19 Haziran 2025

“Adım Adım Farkındalık: Özel Gereksinimli Bireylerle Engelsiz Hareket Deneyimi” Spor Bilimleri Fakültesi Rekreasyon Bölümü 1. sınıf öğrencileri özel gereksinimli bireylere verilen eğitime dahil olarak farkındalık elde ettiler.

KIRIKKALE ÜNİVERSİTESİ

SPOR BİLİMLERİ UYGULAMA VE ARAŞTIRMA MERKEZİ

“ADIM ADIM FARKINDALIK: ÖZEL GEREKSİNİMLİ BİREYLERLE ENGELSİZ HAREKET DENEYİMİ”

Alıştırma Görevleri:
a - Belge metnine göre özel gereksinimli bireylere verilen eğitime hangi öğrenciler dahil oldu?
b - Engelsiz hareket deneyimini anlatan belge metnini son cümlesinden sonra devam ettirerek yazın.
Aşağıdaki materyalin belge metniyle hiçbir bağlantısı yoktur.

Verilen Bilgiler:
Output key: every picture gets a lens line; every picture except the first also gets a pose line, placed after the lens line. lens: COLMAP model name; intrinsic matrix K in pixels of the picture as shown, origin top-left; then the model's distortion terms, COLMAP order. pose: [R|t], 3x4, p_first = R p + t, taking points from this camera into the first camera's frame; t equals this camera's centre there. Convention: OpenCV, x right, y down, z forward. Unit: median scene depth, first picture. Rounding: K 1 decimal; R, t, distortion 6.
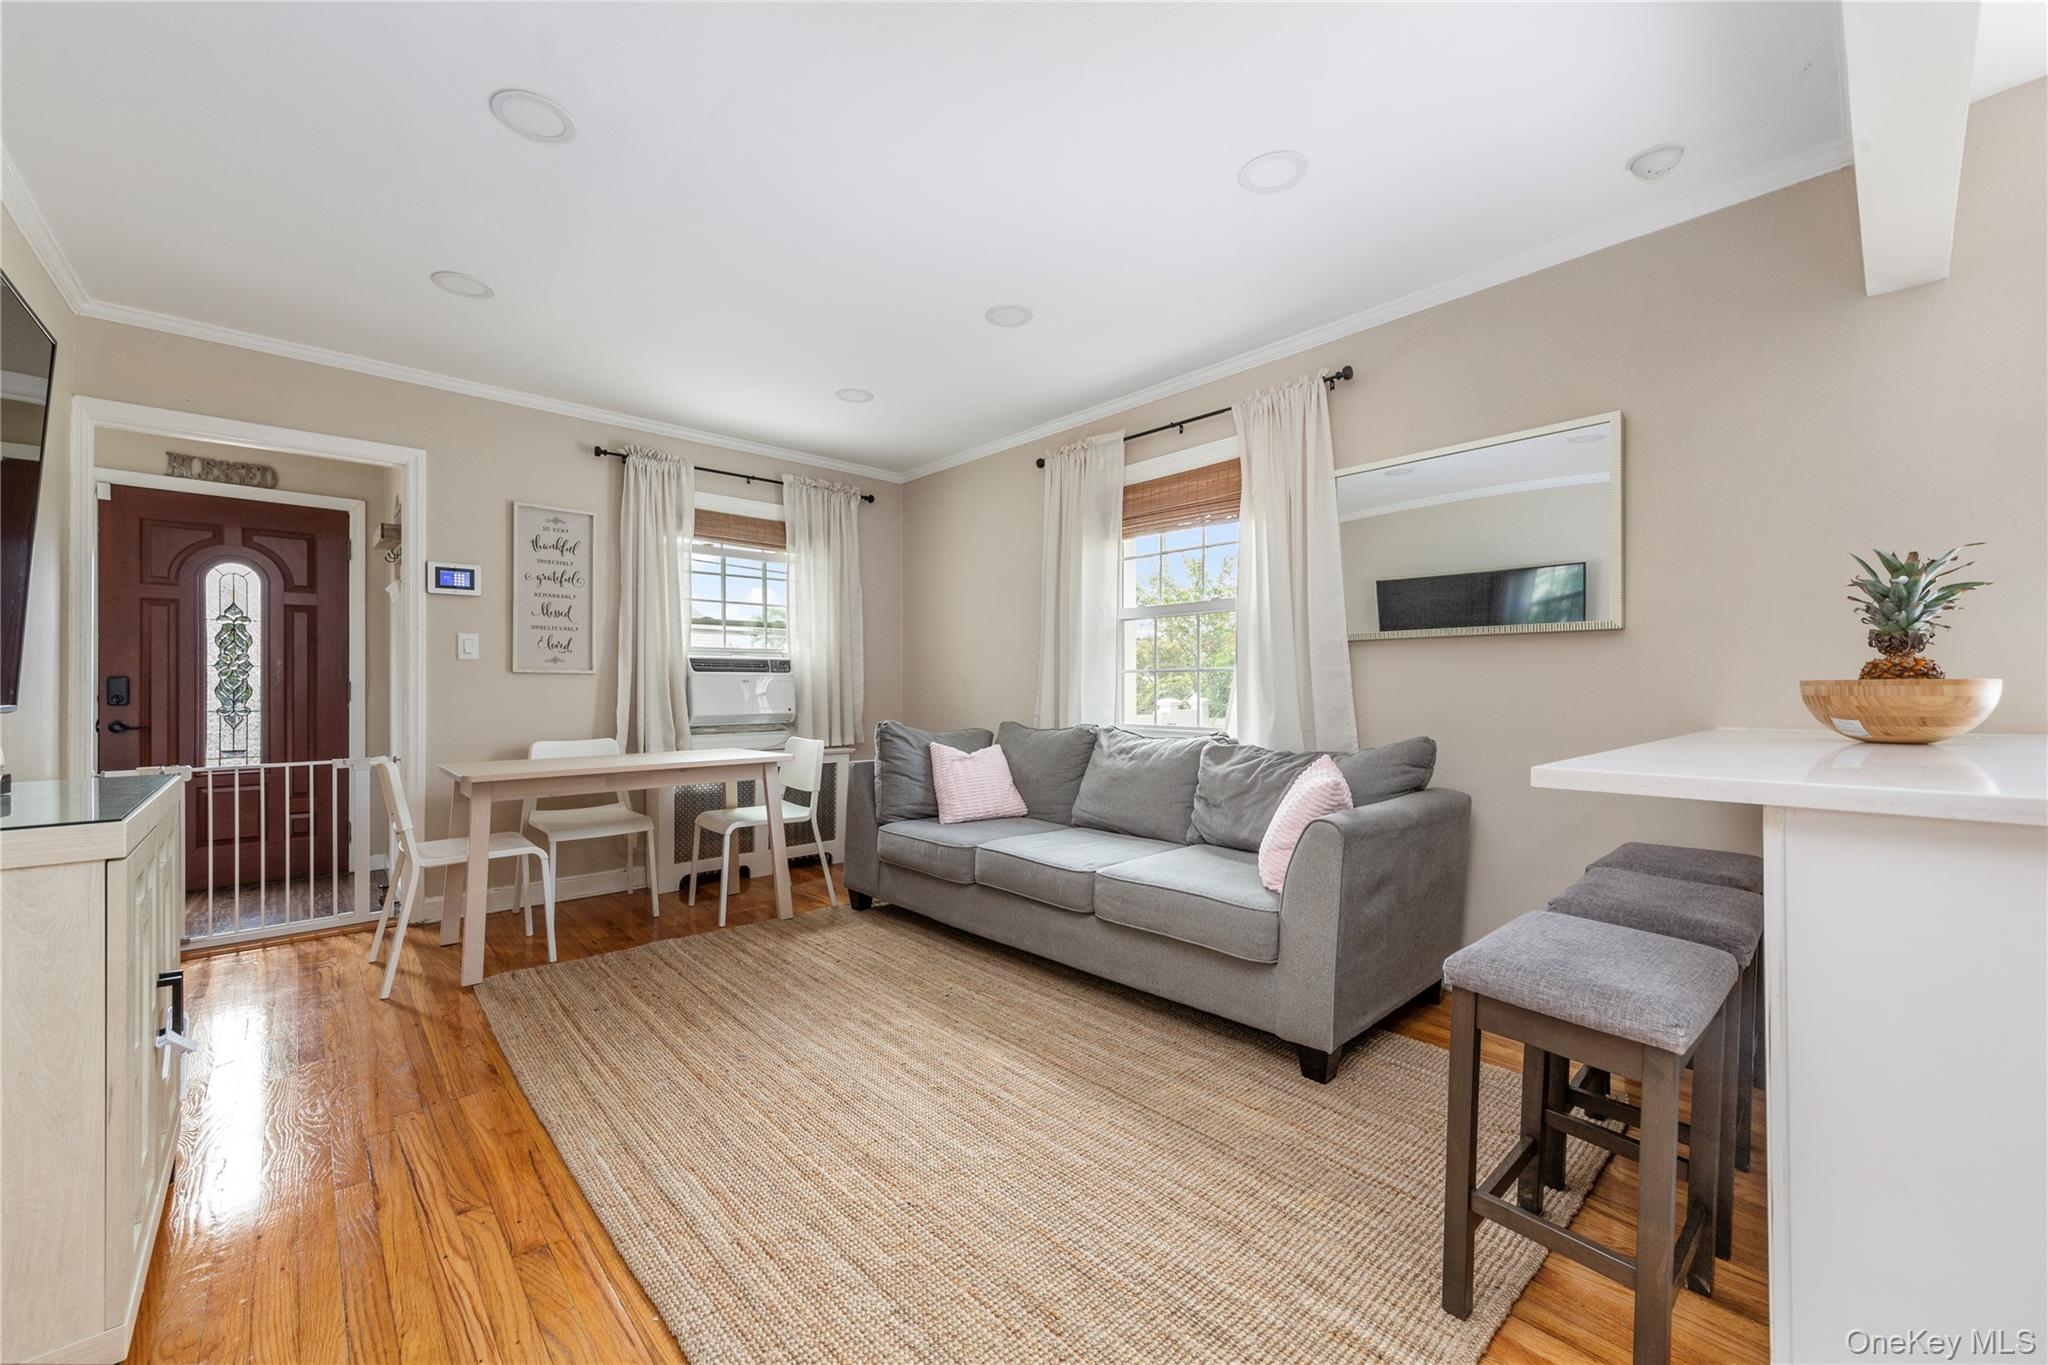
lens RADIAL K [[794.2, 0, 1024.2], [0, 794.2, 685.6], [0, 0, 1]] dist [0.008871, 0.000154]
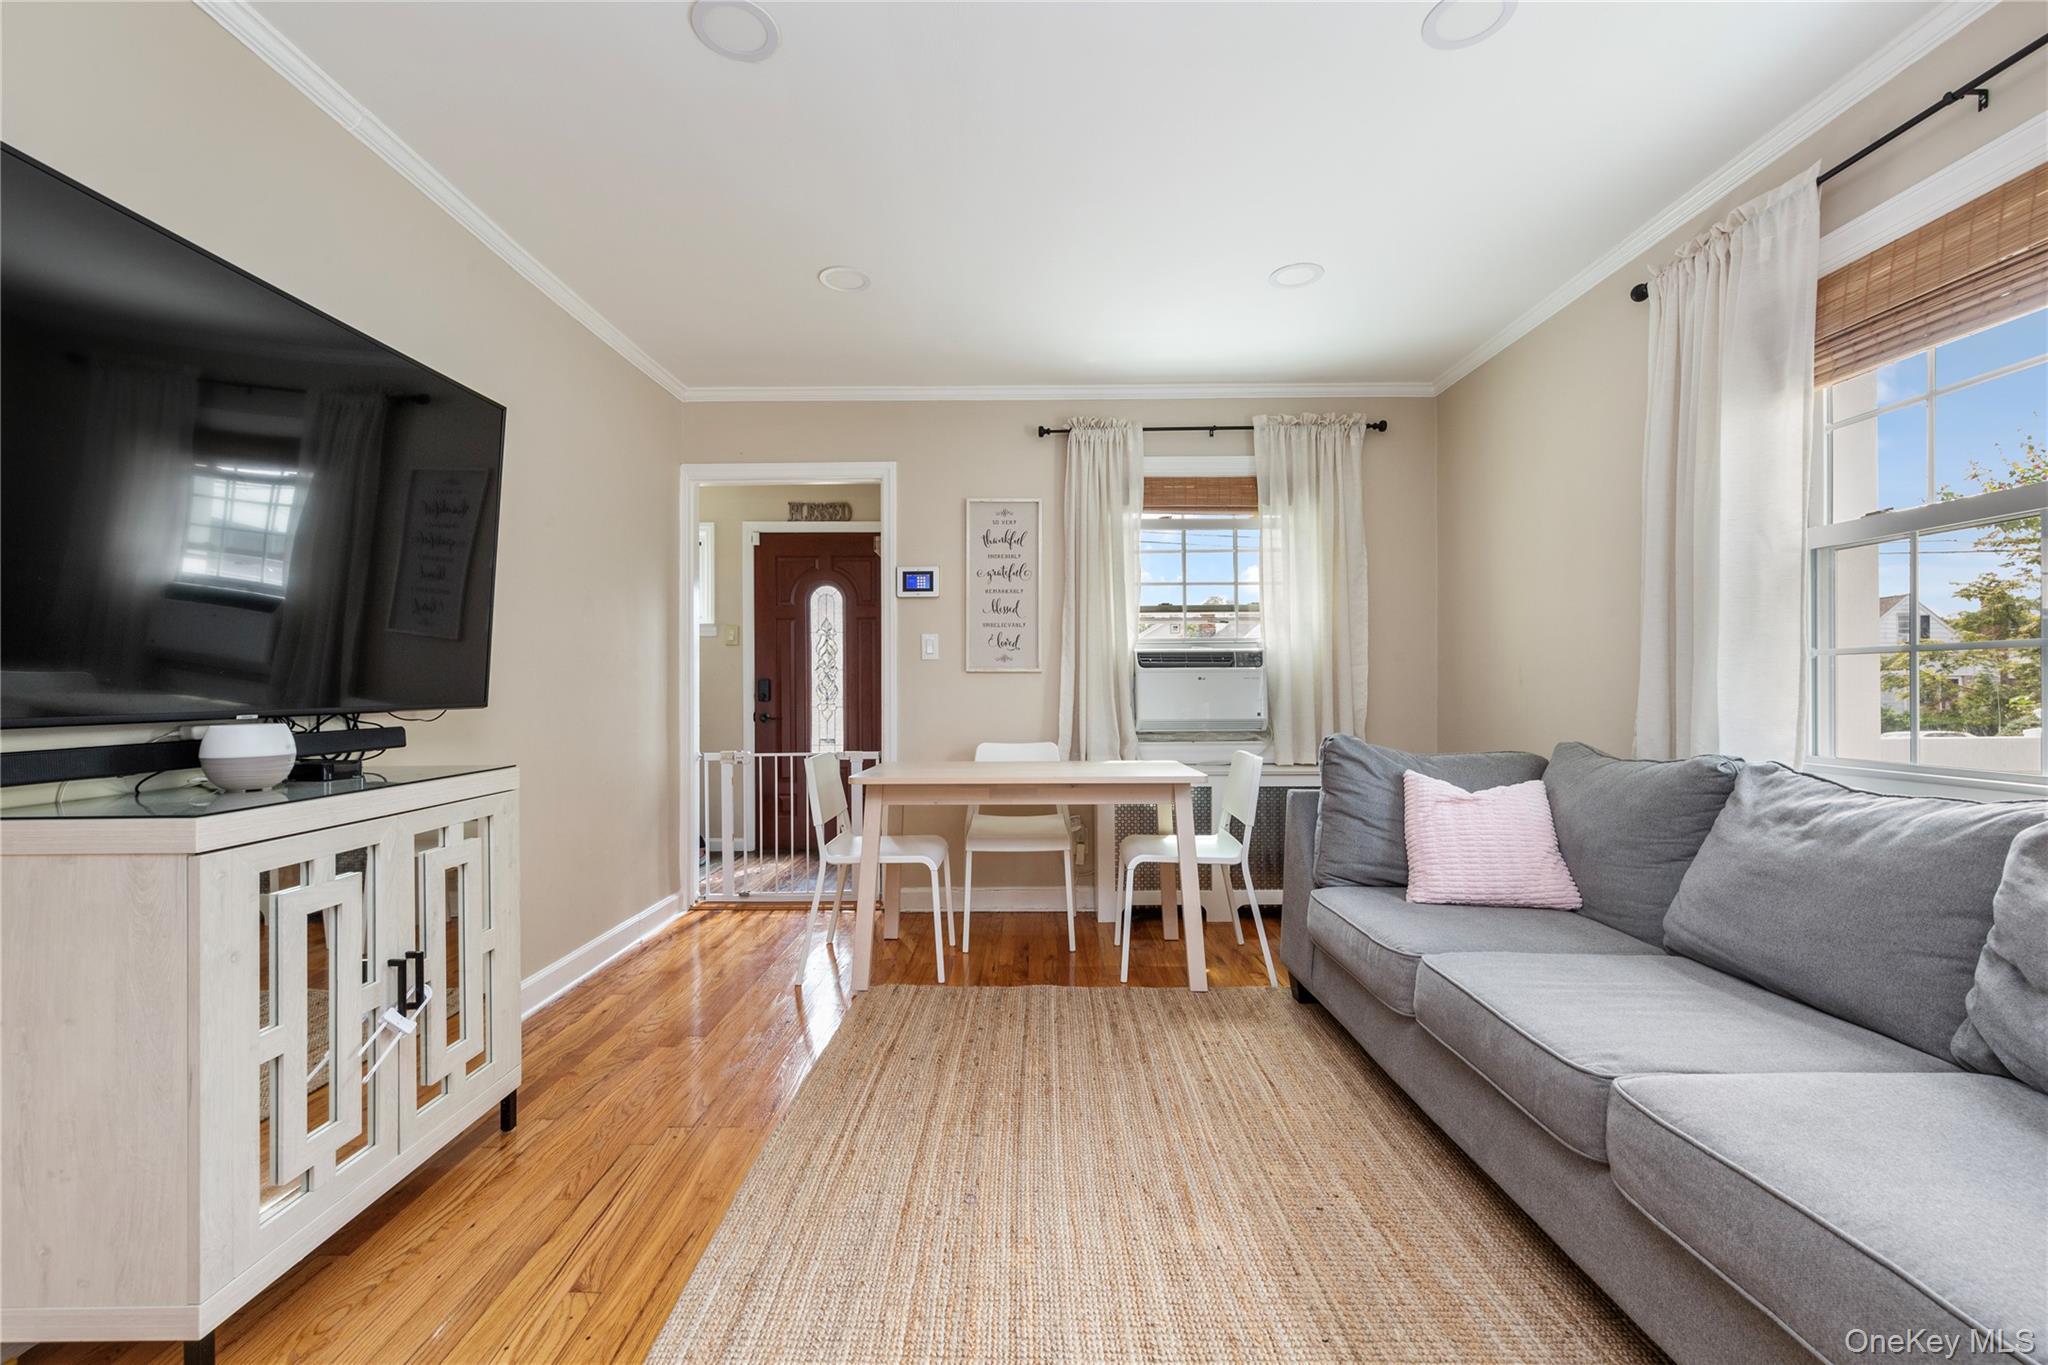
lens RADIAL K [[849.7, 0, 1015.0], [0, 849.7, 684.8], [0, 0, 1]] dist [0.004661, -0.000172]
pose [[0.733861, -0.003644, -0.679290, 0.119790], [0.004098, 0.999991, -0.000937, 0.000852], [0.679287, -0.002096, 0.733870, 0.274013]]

Beklenen Çıktılar:
a - Spor Bilimleri Fakültesi Rekreasyon Bölümü 1. sınıf öğrencileri.

b -
SONUÇ RAPORU

Bu çalışma kapsamında, daha önce özel gereksinimli bireylere yönelik herhangi bir teorik ya da uygulamalı ders almamış olan Rekreasyon Bölümü 1. sınıf öğrencileri, iki hafta süresince adapte edilmiş fiziksel aktivite ve spor etkinliklerine katılım göstermeleri amacıyla davet edilmiştir. Uygulama süreci öncesinde katılımcılara özel gereksinimli bireyler ve adapte edilmiş fiziksel aktiviteye dair algı, bilgi ve tutumlarını belirlemeye yönelik bir yapılandırılmış form sunulmuştur. Aynı sorular, iki haftalık etkinlik sürecinin sonunda tekrar yöneltilmiş ve elde edilen veriler doğrultusunda öğrencilerin bilgi düzeylerindeki, algılarındaki ve tutumlarındaki değişim değerlendirilmiştir.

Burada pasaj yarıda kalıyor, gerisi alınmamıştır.